Profile Permute scale kernels
# arg1: tensor operation ( permute_scale : Permute Scale )
# arg2: data type (0: Input fp32, Output fp32
# 1: Input fp16, Output fp16
# arg4: verification (0: no, 1: yes)
# arg5: initialization (0: no init, 1: integer value, 2: decimal value)
# arg6: print tensor value (0: no; 1: yes)
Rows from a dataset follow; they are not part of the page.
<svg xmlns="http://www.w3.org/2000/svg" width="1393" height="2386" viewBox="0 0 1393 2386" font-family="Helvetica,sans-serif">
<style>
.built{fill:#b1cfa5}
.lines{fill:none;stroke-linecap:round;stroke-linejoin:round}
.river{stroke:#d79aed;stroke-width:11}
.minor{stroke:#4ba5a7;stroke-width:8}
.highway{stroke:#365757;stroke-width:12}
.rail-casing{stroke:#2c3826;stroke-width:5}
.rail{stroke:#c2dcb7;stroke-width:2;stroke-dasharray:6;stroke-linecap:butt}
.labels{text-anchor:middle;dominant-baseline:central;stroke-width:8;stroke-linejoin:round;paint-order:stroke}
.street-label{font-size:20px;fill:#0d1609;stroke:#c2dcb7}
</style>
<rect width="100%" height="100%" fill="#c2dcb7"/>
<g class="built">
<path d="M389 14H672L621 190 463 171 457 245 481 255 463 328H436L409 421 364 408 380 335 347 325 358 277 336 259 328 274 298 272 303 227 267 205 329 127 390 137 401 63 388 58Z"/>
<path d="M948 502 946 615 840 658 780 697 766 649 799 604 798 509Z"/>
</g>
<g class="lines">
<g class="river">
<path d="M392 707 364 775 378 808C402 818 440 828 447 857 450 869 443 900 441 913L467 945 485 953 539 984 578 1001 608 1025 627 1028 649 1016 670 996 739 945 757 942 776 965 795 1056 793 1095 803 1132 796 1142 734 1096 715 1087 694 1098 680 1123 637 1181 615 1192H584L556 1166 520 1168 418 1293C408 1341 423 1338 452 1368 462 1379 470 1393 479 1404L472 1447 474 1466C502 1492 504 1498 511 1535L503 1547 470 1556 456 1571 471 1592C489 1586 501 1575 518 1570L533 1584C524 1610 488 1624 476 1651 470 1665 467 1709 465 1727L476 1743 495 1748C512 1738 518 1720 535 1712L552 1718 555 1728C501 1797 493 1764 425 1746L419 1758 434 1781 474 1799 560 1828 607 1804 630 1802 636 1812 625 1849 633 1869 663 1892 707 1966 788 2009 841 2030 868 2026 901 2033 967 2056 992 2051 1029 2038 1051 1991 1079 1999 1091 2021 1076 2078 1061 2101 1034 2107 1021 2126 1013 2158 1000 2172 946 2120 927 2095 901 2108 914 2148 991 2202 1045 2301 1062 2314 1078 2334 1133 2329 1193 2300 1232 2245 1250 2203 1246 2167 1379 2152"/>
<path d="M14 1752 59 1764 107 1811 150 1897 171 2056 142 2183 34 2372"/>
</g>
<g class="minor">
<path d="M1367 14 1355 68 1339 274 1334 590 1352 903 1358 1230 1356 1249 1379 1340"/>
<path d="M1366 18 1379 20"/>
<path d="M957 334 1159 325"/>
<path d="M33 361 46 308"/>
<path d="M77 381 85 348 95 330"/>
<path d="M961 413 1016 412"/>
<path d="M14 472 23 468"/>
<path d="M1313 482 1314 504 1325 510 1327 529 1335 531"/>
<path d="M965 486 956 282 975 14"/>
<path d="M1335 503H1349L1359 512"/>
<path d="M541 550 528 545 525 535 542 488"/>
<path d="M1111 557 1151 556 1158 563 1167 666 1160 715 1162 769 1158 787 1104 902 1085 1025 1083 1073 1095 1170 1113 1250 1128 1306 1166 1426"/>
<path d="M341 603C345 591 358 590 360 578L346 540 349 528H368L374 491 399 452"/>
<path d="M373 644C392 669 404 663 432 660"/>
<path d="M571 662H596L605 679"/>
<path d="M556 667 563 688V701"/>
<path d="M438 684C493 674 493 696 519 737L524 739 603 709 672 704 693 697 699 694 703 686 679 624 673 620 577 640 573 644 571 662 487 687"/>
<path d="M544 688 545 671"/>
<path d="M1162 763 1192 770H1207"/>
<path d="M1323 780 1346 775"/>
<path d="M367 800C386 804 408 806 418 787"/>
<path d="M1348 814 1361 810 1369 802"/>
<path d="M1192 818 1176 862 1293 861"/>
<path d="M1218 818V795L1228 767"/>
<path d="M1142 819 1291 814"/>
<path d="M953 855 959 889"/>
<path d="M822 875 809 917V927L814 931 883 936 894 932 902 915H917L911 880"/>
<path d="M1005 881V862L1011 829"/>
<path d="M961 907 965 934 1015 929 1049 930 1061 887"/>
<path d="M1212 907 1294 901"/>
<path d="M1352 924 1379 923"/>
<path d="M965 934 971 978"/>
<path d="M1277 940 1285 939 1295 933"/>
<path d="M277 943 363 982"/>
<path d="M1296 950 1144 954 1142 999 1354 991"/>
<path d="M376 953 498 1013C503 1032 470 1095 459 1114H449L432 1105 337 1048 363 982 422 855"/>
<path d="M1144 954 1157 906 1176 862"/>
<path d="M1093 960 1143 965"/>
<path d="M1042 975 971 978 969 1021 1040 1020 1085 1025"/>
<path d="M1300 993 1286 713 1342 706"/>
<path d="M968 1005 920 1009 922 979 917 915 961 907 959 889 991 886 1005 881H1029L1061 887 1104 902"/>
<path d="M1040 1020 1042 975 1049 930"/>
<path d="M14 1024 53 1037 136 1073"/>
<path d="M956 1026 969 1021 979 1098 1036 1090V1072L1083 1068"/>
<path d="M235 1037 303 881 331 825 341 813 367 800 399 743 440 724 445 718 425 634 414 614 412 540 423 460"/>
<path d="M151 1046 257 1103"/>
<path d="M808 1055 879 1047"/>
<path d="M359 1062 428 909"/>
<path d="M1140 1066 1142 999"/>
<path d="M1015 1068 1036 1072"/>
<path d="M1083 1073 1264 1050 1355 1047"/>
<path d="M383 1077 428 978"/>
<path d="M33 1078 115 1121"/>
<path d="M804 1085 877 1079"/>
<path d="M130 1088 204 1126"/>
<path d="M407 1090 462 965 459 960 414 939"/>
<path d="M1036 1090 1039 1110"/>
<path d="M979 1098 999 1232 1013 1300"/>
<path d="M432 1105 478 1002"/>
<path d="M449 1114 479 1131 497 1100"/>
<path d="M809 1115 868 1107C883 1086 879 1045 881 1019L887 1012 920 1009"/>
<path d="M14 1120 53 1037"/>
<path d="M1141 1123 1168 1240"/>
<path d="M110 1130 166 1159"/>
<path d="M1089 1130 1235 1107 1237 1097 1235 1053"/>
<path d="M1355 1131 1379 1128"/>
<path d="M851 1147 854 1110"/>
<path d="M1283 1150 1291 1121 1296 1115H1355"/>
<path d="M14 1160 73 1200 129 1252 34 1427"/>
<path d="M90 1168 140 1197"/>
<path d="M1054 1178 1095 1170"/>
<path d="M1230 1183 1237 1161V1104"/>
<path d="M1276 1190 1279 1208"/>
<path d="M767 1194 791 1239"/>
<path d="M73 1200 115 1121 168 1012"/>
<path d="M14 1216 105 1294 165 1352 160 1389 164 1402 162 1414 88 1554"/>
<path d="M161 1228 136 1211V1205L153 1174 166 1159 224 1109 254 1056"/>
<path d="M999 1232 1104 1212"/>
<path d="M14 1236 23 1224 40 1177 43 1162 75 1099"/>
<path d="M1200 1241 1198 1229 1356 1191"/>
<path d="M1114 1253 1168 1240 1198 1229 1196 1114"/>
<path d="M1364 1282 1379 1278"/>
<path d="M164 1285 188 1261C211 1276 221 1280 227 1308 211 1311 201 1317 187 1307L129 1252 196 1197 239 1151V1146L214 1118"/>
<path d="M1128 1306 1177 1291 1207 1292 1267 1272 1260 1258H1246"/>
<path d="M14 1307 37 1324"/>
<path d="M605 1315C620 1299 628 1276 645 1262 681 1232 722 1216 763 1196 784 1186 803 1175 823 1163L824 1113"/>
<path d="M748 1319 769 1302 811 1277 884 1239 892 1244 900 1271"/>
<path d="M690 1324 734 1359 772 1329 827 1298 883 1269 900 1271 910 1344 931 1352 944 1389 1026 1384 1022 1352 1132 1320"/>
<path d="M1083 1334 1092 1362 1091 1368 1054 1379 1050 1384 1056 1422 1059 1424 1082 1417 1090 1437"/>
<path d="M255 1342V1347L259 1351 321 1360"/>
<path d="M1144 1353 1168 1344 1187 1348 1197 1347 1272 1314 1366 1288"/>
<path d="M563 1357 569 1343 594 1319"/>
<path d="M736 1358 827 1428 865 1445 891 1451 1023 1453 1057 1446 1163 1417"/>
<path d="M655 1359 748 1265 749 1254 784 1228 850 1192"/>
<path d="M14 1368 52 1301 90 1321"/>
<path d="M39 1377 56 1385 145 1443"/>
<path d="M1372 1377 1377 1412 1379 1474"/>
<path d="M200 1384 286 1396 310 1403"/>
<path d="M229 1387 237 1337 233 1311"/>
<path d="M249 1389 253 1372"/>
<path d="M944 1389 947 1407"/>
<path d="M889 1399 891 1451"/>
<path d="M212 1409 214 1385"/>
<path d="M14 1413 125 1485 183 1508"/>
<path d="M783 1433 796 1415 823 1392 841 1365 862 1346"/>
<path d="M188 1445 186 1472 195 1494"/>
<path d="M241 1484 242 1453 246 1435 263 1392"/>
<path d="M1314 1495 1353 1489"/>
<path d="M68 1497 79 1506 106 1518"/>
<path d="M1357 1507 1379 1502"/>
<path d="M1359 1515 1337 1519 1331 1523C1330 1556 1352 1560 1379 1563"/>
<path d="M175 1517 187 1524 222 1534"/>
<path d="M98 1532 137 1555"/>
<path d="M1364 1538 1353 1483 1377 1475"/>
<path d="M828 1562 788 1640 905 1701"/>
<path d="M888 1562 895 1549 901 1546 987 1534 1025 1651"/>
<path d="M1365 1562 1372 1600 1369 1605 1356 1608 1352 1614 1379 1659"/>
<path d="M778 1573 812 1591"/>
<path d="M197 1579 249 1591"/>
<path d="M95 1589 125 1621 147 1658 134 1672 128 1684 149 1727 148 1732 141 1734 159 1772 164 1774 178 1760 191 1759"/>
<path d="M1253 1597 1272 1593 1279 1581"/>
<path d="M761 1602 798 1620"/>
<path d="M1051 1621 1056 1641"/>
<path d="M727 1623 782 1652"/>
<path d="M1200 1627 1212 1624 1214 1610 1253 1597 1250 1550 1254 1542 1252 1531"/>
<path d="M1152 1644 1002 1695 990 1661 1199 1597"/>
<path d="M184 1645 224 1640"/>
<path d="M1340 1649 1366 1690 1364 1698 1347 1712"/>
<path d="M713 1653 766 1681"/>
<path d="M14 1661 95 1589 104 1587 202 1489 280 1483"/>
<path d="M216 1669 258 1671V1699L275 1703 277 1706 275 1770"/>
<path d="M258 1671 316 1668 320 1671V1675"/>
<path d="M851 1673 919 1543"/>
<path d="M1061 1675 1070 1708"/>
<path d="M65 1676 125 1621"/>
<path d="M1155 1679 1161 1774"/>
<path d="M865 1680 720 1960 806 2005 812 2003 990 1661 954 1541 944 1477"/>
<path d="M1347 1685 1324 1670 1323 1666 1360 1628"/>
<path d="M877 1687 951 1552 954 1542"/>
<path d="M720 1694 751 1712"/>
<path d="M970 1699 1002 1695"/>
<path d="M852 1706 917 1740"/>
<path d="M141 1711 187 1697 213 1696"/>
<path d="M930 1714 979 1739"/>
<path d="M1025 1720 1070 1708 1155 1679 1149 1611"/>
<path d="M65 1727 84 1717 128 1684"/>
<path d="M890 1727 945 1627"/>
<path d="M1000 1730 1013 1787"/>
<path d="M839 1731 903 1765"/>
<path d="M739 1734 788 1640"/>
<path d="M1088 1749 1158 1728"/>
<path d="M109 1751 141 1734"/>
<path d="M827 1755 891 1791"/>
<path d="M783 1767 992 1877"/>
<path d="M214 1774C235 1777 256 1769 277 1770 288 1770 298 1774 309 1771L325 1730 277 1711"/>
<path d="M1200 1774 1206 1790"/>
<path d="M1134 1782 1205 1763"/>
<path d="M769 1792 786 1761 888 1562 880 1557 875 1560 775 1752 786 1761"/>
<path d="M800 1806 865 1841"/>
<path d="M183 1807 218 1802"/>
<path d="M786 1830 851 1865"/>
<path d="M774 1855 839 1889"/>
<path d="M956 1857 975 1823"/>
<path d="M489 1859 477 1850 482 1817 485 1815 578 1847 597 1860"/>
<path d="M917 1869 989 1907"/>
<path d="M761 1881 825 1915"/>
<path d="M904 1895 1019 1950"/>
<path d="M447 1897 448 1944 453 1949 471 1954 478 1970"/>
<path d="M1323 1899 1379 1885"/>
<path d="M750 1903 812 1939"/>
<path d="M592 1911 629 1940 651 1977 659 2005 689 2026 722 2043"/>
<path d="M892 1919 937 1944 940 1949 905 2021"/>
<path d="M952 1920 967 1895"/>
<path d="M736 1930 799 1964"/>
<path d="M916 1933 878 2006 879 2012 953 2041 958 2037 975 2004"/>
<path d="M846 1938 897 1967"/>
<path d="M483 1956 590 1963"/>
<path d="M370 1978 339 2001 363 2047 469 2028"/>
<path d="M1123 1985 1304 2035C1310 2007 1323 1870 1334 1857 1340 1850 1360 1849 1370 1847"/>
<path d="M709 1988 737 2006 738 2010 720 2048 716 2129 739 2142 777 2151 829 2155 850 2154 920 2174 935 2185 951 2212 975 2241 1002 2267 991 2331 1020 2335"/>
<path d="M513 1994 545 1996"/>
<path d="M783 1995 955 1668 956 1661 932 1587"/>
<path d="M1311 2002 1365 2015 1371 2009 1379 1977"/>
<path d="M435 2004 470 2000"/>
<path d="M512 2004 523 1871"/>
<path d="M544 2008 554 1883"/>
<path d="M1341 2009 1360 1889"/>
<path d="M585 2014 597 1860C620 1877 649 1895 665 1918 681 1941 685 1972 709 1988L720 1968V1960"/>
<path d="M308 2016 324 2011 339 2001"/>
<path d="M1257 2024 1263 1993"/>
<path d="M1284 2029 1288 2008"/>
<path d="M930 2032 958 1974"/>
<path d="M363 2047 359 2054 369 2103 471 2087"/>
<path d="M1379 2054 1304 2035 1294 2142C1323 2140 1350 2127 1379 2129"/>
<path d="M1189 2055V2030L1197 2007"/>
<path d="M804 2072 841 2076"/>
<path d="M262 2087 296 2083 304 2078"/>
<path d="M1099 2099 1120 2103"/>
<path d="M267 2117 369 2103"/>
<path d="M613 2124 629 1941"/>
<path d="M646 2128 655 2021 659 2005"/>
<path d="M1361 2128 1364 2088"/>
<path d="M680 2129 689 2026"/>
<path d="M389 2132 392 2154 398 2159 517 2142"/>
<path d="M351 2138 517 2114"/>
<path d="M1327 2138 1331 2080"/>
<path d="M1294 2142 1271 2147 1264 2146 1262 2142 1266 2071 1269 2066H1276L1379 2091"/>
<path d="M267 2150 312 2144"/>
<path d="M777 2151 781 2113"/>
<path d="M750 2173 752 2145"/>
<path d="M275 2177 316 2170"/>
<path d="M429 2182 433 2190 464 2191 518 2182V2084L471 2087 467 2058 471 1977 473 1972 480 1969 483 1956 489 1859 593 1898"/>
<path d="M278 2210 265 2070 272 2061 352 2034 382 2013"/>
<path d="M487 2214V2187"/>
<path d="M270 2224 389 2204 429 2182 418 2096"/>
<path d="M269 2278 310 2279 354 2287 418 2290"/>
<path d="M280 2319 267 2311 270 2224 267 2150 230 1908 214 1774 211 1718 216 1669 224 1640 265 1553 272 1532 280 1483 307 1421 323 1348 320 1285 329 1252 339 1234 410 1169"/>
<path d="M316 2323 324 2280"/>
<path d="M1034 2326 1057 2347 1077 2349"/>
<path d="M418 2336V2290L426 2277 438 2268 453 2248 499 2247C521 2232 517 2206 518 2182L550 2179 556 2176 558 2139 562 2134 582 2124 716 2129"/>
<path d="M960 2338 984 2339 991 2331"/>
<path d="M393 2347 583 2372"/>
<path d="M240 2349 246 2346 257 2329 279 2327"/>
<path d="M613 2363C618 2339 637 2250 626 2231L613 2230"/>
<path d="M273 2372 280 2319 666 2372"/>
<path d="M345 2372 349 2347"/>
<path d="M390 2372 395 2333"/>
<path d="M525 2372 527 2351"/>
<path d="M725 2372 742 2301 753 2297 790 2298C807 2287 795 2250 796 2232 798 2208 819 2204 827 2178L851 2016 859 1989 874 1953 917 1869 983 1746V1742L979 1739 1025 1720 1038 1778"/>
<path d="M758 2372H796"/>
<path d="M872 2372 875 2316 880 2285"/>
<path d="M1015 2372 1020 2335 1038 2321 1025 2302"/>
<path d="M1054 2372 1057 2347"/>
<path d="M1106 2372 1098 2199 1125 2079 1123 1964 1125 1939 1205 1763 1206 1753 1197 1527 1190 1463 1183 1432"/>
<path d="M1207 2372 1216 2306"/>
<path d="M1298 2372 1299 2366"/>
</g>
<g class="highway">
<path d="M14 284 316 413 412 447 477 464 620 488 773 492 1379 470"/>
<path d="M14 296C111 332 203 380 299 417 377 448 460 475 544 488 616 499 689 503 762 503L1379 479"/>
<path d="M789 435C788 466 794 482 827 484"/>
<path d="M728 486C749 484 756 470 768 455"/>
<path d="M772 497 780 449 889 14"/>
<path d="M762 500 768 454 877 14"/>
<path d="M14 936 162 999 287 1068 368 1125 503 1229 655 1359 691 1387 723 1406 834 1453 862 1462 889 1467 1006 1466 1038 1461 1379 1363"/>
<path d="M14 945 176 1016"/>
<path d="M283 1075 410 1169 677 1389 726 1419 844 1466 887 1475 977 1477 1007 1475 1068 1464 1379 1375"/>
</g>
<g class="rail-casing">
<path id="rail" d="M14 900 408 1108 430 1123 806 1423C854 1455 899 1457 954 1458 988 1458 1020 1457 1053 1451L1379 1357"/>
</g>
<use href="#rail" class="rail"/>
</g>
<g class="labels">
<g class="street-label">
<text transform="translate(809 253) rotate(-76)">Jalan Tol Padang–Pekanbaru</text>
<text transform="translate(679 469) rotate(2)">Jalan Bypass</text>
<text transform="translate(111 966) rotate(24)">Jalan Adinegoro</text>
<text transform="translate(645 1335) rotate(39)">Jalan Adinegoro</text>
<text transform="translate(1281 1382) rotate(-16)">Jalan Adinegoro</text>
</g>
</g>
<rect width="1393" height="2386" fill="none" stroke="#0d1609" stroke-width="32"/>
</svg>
# arg7: time kernel (0: no, 1: yes)
# from arg8: tensor lengths
# input strides
# output strides
################ op datatype verify init log time dim0 dim1 dim2 in_stride0 in_stride1 in_stride2 out_stride0 out_stride1 out_stride2
./bin/ckProfiler permute_scale 0 1 1 0 1 64 64 64 4096 64 1 1 64 4096
Convert MIOpen driver command to CKProfiler
python3 ../script/convert_miopen_driver_to_profiler.py
/opt/rocm/bin/MIOpenDriver conv -n 32 -c 64 -H 28 -W 28 -k 64 -y 3 -x 3
-p 1 -q 1 -u 2 -v 2 -l 1 -j 1 -m conv -g 32 -F 1 -t 1
Only convolution driver is supported.